__TEXT TO READ__:
Indian Democracy at Present
In recent times there is a polarization of people on the lines of religion. The ones who resist majoritarian politics are being termed as anti-national. But any mobilization towards the extremist stances like the extreme left or extreme right is dangerous for the existence of democracy (Raut, 2022). The mobilization on the lines of religion is damaging the secular fabric of the constitution.
As per the study conducted by Prof. Ramaiah (2013) in two districts of Tamil Nadu it was found that there is no social democracy in Indian villages as they are divided based on castes. There is caste discrimination between higher and lower castes, even within OBCs and Scheduled Castes. This means that we still have not achieved the social democracy that Dr. Ambedkar had envisioned. There is an urgent need for the reconstruction of Indian society based on the egalitarian values set forth by Dr. Ambedkar.
According to Darokar (2022) and Silva (2020), in the current context and for the future as well, the vision set forth by Ambedkar will be the major cornerstone to be achieved for which we will have to reflect on concepts like liberty, equality and fraternity in order to avoid any kind of extremism and to establish social democracy. But before that, we have to also understand and reflect on the other major concepts which Babasaheb talked about, like ‘cultivation of human mind should be the ultimate aim of human existence’ and ‘being our own light’. I think those values are the prerequisite for social democracy, because these concepts have a major crux which are carrying forward substance within them which are important for the growth of individuals and communities at large but still these concepts are the most neglected.
Frame of Reference
Indian democracy from the perspective of Dr. Ambedkar comes from the Navayana Buddhist framework. This Navayana Buddhism perspective belongs to the Shramanic school of thought and Dr. Ambedkar is one of the most crucial contributors to this school of thought. He had worked relentlessly throughout his life for the emancipation of Dalits and the Untouchables. He is the one who brought about mass conversion of Untouchable Hindus to Buddhism. He saw Buddhism as a rational and egalitarian philosophy which could revive the suppressed identity of the Untouchables.

__COMPLETE THE FOLLOWING__:
1. Answer these questions about the passage on Indian democracy, each in a few words:
(a) In which region did Prof. Ramaiah carry out the 2013 study?
(b) Which three concepts do Darokar and Silva say must be reflected on to avoid extremism?
(c) To which school of thought does the Navayana Buddhism perspective belong?
2. Extend the passage on Indian democracy with a further paragraph that picks up right after its last sentence.

__PROVIDED DATA__:
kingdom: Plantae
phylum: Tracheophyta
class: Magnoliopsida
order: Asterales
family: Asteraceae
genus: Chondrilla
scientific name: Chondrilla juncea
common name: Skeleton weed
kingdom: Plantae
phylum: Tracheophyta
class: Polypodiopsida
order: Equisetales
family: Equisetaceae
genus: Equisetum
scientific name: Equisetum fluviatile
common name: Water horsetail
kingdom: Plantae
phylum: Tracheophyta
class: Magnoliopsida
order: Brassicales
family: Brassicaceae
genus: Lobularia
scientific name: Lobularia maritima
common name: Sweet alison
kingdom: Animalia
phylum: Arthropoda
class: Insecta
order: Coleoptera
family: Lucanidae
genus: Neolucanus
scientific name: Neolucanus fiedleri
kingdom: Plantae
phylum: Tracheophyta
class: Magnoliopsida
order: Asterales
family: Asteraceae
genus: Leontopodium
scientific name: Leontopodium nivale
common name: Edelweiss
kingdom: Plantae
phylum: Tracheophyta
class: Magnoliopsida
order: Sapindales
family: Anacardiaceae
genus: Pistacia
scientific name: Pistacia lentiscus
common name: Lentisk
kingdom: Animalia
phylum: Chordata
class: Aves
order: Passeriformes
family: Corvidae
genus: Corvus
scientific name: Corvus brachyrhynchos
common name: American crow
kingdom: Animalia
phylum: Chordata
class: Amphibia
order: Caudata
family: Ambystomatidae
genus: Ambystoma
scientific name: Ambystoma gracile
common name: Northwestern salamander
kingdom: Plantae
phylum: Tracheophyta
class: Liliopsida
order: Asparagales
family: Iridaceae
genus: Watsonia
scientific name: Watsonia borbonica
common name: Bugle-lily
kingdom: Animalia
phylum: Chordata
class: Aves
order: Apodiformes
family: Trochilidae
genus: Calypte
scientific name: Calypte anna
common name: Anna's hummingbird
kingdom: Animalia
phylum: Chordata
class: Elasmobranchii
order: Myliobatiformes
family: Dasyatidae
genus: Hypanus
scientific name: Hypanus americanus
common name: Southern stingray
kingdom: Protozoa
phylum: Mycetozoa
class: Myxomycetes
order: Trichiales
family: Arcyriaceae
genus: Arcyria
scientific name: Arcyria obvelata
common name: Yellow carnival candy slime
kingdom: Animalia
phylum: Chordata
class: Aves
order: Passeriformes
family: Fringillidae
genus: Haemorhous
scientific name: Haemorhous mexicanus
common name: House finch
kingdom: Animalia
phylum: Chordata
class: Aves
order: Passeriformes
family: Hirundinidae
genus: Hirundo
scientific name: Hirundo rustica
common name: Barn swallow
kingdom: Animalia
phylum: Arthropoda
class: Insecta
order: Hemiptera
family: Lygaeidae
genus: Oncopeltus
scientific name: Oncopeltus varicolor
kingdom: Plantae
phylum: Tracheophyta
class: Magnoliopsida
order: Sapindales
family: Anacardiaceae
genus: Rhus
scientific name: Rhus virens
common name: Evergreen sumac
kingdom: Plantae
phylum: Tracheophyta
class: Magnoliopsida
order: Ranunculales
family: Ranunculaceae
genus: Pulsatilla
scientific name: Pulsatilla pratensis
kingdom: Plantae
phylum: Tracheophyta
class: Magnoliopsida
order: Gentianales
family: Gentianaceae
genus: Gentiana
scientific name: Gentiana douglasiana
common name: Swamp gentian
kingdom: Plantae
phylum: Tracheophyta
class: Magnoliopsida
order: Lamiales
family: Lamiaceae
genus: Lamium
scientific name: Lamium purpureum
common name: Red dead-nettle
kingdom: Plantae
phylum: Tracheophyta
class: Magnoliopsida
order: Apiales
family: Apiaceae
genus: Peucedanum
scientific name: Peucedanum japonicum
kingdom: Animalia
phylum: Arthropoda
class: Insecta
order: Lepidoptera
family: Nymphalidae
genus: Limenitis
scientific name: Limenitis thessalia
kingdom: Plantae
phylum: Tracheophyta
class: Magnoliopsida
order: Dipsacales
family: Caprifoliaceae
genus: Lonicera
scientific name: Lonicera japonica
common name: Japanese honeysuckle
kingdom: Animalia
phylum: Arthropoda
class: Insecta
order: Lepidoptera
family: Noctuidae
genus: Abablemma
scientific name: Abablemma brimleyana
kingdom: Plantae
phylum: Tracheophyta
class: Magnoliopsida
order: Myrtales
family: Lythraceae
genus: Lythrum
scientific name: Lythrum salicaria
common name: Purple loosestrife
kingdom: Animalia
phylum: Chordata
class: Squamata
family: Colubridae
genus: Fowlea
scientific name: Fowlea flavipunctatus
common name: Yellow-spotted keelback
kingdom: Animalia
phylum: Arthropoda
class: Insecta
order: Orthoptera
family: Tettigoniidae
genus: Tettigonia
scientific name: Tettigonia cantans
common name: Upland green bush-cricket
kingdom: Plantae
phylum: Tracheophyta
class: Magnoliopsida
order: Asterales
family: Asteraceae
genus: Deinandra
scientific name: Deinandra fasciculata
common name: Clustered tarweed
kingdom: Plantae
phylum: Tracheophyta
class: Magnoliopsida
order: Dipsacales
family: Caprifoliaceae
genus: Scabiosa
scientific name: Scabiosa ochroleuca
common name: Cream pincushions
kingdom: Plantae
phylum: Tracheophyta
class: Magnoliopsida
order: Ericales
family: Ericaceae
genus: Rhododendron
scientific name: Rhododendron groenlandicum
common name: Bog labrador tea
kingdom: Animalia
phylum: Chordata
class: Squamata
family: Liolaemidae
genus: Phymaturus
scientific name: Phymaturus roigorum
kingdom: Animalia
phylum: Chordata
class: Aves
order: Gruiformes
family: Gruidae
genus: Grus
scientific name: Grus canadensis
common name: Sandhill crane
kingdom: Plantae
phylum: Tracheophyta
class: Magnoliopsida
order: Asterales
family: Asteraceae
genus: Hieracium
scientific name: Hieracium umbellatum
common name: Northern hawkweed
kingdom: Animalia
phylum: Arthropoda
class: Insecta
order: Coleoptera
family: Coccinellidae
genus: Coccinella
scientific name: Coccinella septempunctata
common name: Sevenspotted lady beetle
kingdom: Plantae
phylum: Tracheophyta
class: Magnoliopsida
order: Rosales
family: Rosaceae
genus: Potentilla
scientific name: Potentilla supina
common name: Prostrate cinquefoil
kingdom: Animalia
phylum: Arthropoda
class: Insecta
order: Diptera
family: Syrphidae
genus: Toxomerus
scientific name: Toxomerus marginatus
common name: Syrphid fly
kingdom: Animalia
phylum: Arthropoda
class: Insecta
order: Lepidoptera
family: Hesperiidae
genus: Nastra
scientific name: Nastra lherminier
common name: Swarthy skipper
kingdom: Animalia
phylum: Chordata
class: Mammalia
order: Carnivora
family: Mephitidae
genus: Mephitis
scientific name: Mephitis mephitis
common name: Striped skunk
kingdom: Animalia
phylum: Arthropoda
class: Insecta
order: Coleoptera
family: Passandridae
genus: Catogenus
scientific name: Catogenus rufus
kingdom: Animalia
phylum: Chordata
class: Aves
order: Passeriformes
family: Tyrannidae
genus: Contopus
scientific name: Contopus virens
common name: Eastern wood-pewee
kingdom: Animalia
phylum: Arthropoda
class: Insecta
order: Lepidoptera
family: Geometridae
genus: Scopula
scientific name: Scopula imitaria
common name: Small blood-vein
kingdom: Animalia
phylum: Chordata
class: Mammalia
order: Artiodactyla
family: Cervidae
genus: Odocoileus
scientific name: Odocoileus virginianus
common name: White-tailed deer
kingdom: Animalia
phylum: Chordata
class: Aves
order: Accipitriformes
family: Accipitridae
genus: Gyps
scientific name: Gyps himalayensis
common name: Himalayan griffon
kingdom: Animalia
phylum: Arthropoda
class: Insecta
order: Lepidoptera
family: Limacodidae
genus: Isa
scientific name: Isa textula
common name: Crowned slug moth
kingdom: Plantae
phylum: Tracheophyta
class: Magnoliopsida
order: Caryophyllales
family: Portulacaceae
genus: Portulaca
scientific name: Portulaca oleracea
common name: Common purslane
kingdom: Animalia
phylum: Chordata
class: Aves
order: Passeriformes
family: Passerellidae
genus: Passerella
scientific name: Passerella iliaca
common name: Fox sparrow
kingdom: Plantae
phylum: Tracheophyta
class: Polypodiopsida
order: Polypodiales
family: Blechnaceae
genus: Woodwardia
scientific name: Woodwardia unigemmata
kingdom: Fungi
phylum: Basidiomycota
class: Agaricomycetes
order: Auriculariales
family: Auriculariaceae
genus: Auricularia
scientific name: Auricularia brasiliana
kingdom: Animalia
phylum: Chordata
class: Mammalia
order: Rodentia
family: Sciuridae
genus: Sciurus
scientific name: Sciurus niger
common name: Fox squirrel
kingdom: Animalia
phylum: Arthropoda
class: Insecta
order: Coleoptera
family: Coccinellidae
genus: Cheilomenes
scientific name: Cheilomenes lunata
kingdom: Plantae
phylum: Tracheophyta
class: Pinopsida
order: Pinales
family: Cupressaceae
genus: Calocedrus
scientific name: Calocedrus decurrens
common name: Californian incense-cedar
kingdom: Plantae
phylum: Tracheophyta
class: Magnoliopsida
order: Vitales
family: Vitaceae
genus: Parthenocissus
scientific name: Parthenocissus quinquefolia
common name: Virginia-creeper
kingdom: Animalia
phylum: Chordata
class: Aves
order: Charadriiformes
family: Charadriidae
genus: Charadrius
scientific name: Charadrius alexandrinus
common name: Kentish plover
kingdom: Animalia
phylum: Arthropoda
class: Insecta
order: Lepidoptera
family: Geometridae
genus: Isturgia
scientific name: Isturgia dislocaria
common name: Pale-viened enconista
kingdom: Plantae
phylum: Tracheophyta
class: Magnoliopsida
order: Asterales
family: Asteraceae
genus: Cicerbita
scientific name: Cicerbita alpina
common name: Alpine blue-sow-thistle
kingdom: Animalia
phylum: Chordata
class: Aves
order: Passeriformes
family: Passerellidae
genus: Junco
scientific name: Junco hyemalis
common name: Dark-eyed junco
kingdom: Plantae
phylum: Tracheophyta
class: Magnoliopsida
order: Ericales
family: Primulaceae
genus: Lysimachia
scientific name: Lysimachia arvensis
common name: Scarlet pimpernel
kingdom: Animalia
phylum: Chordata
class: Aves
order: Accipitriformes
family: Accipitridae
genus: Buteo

__OUTPUTS FOR THE TASKS__:
1.
(a) Two districts of Tamil Nadu
(b) Liberty, equality and fraternity
(c) The Shramanic school of thought

2.
In an interview to BBC, Dr. Ambedkar said that, “Democracy in India will not work unless and until political and economic democracy turned into social democracy,” because the current social structure is unequal and where there is inequality, democracy will not work. When he used the term social democracy he meant a democracy based on the values of equality, liberty and fraternity. According to Darokar (2022), Raut (2022), Silva (2020), Dr. Ambedkar derived the values of democracy as said above from the Navayana Buddhist philosophy and not the French Revolution. According to Raut (2022), Dr. Ambedkar went ahead of social democracy and aspired for spiritual democracy, democracy based on love/metta. This spiritual democracy aspired for by Ambedkar has its roots in Buddhist philosophy. Darokar (2022) has argued that Dr. Ambedkar had seen true democratic India in what he calls Prabuddha Bharat rooted in the trinity of liberty, equality and fraternity. Prabuddha Bharat imagines India without a caste system and goes beyond that to give a proper framework for the future course of democracy. The Caste system creates inequality and where there is inequality it is considered a failure of democracy. Therefore, Dr. Ambedkar wants annihilation of the caste system. For the same purpose he wanted Dalits, Tribals and OBCs to get educated to become able to work toward the annihilation of the caste system. That’s why Babasaheb Dr. Bhimrao Ramji Ambedkar gave the famous slogan for people in India, “Educate, agitate, organize.”
The idea of democracy that is based on principles of Navayana Buddhism is emancipatory not just for Dalits or those who are marginalized and exploited but also for a peaceful and balanced society at large. These principles are an open challenge to the dominant discourse. At the same time, this democratic framework is the next vision for society that is available after the annihilation of the caste system. Hence it is not like we are aspiring for something that is illusionary.
This Navayana framework is embedded in the lifestyle of Dalits of Maharashtra but the dominant discourse has its influence on those practising it. Dalits are the ones who are taking forward the idea of democratic India as envisioned by Dr. Ambedkar and hence the idea of Navayana Buddhism. Because they believe that the philosophy that has revived their historically suppressed identity could also give them a peaceful and balanced society.
The philosophy of democracy is inherent to India. It has its roots in the ancient Indian philosophy of Buddha and was revived by Dr. Ambedkar as Navayana Buddhism. In this article, I have tried to explain the complexities embedded in the democratic framework in India. I also have tried to analyze the links between democracy and the prevailing socio-political scenarios in the Indian context like the caste system, untouchability, discrimination and the present debate on religious extremism and nationalism. I have reflected on some of the concepts within the philosophy of Navayana Buddhism like liberty, equality and fraternity. The importance of concepts emerging from the same framework–like ‘cultivation of mind’ or ‘freedom of mind’ and ‘be your own light’–growing in the age of polarization and religious extremism.
- Bodhi, S.R, Bansode, A(2022). The Ambedkarite World View Post 1956: Some reflections on its Theoretical Content, Social Action, 72(3), pp 229-242.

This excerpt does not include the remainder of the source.